Increasingly, I find it uncomfortable in describing myself, or being described, as a conservative, though my most central concern is to conserve what is viable to my own journeying as homo viator. This because terms have so easily become shibboleths used for power that they obscure valid content. As Eric Voegelin observed, our signs are largely opaque, to which I add that they thus serve as self-reflectors rather than as openings upon truth. And so I find myself attempting definition and redefinition, lest I distort truth and be misunderstood by the wary. Hence I am cautious toward epithets like conservative, now popular as a pejorative term in our current ideological wars. Thus epithet by adversarial intent is turned epitaph to prevent careful reflection. I would conserve the valid. But then I encounter a cognate term, conservation, which as flag to current thematic programs appears most various and unacceptable in significance—in its signifying meaning. As an ambiguous term, it appears sprung from a liberal mentality (in a pejorative popular sense), rather than a conservative one. It grows in authority, at least since William of Occam, in proportion as it becomes established doctrine eschewing conservation as properly our governing, through responsibility as persons, the holiness of things—a responsibility charged to us as stewards of being.

The holiness of things: These are things encountered by homo viator, and existing as holy because they are the existing consequences of a sustaining action of transcendent Love—however that relation between a causing Love and the thing caused may be riddled and “intermed” by scientist, philosopher, poet. The British poet David Jones, in a great but neglected poem, Anathemata, remarks in his “Preface” that “while Prudentia is exercised about our intentions, Ars is concerned with the shape of a finished article,” the made thing, whose purpose in the making is tribute to, rescue of, whatever things are “cursed,” the “profane things that somehow are redeemed” in part through our sacramental devotions as stewards. He speaks movingly and at length here of the “holiness of things,” which I invoke as governing each person’s responsibilities to stewardship—each according to his gifts as person.

Certainly, person proves a term emptied of its traditional content through promotion of the term individual. In that older understanding, person is an intellectual soul incarnate, understood as dependent upon causes other than himself. But with the gradual glorification of the person through individualism, with a growing virtue of autonomy through individuality, the sense of a givenness of personhood becomes obscured. We come to value most, as Emerson would have it, the “self-made man.” And so out of autonomous sovereignty of individuals, promoted by conglomerates of persons, there developed a concomitant but contrary doctrine: the autonomous sovereignty of the individual as a god beyond being itself. The two doctrines are currently embattled in contentions between individual rights and a collectivistic common good. It is contention to the continuing detriment of the holiness of things made—created—but most especially including the person.

Our scholar, now on the threshold of the new millennium, will find the coming age a rich field, embedded with ironies, though a complex of antithetic circumstances to his thought will not be kindly inclined to his responsibilities to the truth. Thus, the individual as conservationist, affected by residual idealism, in his very deportment will likely become naively inclined to a detachment from creation as holy in its things. After all, the latest science would prohibit such a perspective. And so in a desperateness of idealism he may conclude that mankind is himself alien to creation—a foreign destructive agent ravenously intruding upon an ambiguous “nature” rather than himself a fallen, sinful, created person. If one so decides, man must be put in isolation from nature. Once declared by that old poet King David only a little lower than the angels and wonderfully made, he must now be declared lower than plants and animals and earth and water and fire and air.

Camera intrinsics and pose information:
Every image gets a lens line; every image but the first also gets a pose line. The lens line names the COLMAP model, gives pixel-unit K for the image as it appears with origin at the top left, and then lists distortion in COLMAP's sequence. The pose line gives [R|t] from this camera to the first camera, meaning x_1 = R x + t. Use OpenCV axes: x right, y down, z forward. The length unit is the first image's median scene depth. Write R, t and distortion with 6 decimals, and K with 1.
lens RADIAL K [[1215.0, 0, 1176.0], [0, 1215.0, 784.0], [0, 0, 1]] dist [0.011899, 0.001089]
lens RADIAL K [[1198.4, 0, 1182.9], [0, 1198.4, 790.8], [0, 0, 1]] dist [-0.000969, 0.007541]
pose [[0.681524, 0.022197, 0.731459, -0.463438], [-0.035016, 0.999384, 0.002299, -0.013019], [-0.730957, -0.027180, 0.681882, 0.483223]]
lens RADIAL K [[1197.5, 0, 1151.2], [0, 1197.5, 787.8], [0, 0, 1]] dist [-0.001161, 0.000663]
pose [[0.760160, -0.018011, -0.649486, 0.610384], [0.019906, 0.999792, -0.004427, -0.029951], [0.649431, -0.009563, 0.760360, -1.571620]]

_Tasks:_
A. Answer these questions about the passage:
(i) Whose observation about signs does the writer cite?
(ii) What is the title of the David Jones poem the passage mentions?
(iii) To whom does the passage attribute the phrase "self-made man"?
B. Reproduce the passage word for word between "The holiness of things: These" and "gifts as person.", inclusive.
These lines have no connection to the passage.

_Task-by-task answers:_
A.
(i) Eric Voegelin
(ii) Anathemata
(iii) Emerson

B.
The holiness of things: These are things encountered by homo viator, and existing as holy because they are the existing consequences of a sustaining action of transcendent Love—however that relation between a causing Love and the thing caused may be riddled and “intermed” by scientist, philosopher, poet. The British poet David Jones, in a great but neglected poem, Anathemata, remarks in his “Preface” that “while Prudentia is exercised about our intentions, Ars is concerned with the shape of a finished article,” the made thing, whose purpose in the making is tribute to, rescue of, whatever things are “cursed,” the “profane things that somehow are redeemed” in part through our sacramental devotions as stewards. He speaks movingly and at length here of the “holiness of things,” which I invoke as governing each person’s responsibilities to stewardship—each according to his gifts as person.